El día que llamaron a Pepa para decírselo, solo pensaba una cosa: ‘¡Que esté vivo, Dios mío!’. Luego vino el calvario de los partes médicos. Un día lo daban por muerto y al siguiente decían que, a lo mejor, se salvaba.
Ha sufrido y ha visto sufrir a su marido lo que nunca pensó que se podía llegar a sufrir. Ha aprendido que el dolor puede dejar el alma en carne viva, como el fuego dejó el cuerpo de Manolo. No es fácil de soportar quedarse sin rostro a los veintisiete años.
Manolo ha sufrido ya seis operaciones. De aquí a que pueda desarrollar una vida satisfactoria, deberá de visitar el quirófano con demasiada frecuencia. El médico dice que el trabajo que queda es mucho y muy delicado y que por eso hay que hacerlo de acuerdo con el enfermo. Prácticamente hay que reconstruir todo el cuerpo, por lo que es mejor empezar por donde él prefiera. Lo más lógico sería la cara y las manos, para que pudiera empezar a relacionarse lo antes posible.
Hasta el día del alta definitiva, Manolo pasa la mayor parte del tiempo, enfundado en un traje que ejerce sobre el cuerpo la presión de una piel… inexistente. El otro policía, que sufrió graves lesiones en el aparato respiratorio, permanece todos los días en el hospital durante seis horas.
Este ha sido el resultado de tropezarse con un ‘cóctel molotov’ (botella de tres cuartos de litro, llena de gasolina, ácido sulfúrico y clorato de potasio). Sin necesidad de mecha. Capaz de calcinar cualquier vehículo policial y a todos sus ocupantes. El artefacto se detecta con el impacto y entonces ya es tarde. La reacción exotérmica (aumento brusco de la temperatura) hace inflamar el combustible y en los enfrentamientos nocturnos con los antisistema no revela la posición del lanzador.
Manolo tiene la voz ronca, porque una traqueotomía le ha despojado también de su verdadera voz, pero el tono es firme. Pasa mucho tiempo en casa, no recibe a nadie y se esconde hasta de los compañeros. Para entretenerse, está aprendiendo a hacer cestos de mimbre, algo en lo que pone mucho empeño. Mientras tanto, Pepa le lava las cicatrices sin dejar de sonreír.
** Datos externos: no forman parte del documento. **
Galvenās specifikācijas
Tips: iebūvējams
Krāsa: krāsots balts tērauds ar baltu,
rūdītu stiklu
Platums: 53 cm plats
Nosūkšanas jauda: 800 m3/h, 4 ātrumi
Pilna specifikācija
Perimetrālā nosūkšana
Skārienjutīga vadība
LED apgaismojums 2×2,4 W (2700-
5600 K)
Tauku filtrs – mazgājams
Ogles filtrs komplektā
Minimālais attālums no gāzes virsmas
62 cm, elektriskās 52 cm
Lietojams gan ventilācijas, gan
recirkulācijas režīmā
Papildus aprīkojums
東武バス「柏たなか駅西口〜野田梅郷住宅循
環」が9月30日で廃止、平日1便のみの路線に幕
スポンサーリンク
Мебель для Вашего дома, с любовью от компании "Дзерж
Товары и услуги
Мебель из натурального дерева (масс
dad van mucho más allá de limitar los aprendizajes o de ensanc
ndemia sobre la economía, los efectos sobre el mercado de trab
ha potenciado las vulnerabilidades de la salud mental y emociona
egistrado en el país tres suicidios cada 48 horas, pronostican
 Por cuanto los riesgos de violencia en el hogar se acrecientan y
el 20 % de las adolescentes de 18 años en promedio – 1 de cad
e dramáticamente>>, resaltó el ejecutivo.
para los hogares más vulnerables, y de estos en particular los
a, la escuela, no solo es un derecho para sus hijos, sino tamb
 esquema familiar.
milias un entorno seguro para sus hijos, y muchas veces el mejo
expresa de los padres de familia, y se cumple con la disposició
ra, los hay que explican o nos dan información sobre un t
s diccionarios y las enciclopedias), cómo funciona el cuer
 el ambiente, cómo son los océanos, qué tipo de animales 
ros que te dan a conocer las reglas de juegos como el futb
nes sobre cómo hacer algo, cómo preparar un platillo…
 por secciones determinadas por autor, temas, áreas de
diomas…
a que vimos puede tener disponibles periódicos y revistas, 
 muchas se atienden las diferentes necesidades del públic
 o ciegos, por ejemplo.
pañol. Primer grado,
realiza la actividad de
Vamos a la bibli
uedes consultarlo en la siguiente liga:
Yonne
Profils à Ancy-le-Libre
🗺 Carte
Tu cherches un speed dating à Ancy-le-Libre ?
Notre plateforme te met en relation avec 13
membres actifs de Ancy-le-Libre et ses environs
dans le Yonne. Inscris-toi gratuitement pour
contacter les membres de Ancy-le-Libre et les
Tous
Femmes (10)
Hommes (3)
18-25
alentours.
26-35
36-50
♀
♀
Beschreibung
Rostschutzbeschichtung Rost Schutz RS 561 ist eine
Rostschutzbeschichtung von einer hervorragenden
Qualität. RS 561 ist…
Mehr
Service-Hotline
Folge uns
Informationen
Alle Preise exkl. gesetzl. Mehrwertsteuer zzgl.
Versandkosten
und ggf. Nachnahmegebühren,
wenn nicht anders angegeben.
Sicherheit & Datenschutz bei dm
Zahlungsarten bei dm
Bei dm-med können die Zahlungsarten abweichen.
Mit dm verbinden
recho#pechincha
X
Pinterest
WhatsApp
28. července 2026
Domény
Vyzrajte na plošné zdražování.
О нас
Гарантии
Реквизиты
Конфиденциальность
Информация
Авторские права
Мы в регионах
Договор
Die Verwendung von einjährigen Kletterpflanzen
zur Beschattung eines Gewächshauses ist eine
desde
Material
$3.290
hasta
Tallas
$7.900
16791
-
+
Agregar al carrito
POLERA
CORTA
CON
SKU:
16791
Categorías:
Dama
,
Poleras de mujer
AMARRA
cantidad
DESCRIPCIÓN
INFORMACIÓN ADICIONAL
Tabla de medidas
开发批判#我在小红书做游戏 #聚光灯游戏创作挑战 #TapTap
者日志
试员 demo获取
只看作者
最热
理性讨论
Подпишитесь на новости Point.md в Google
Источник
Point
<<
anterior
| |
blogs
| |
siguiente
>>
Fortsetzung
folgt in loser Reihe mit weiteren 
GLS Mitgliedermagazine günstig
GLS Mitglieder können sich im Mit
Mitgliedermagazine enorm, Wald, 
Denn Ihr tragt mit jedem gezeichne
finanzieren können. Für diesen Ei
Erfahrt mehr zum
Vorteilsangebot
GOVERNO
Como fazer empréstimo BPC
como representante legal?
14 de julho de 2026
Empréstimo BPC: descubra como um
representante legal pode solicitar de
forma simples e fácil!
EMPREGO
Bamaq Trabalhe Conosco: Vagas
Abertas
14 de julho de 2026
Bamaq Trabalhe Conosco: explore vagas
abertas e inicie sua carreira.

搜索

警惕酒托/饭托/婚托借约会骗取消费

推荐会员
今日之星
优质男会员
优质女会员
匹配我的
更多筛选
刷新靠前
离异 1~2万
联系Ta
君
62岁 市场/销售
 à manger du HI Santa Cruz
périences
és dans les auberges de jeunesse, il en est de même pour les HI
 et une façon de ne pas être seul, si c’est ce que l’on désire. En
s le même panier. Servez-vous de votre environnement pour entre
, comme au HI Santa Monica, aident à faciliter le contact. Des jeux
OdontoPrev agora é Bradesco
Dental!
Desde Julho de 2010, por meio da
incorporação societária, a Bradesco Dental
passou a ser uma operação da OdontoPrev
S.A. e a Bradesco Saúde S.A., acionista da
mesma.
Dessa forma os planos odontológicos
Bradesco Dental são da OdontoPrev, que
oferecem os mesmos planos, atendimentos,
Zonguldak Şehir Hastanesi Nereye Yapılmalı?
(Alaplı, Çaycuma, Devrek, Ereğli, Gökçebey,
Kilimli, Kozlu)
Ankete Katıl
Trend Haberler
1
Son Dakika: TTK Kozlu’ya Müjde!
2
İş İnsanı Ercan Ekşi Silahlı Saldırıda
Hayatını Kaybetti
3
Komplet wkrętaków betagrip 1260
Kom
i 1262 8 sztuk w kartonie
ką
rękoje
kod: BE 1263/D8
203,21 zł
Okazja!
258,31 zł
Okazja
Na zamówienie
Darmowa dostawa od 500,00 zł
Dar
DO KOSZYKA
Sueña con reemprender un día la carrera de Derecho, que dejó en el primer curso. Lee novelas de Graham Green y cuida a su hijo Paco (dos meses tenía cuando quisieron dejarlo huérfano), que descansa en un cesto de mimbre construido por su padre. Los ‘cócteles molotov’ de los jóvenes radicales, capaces de destrozar cuerpos y vehículos, no han conseguido dejar a Manolo sin alma frente al espejo.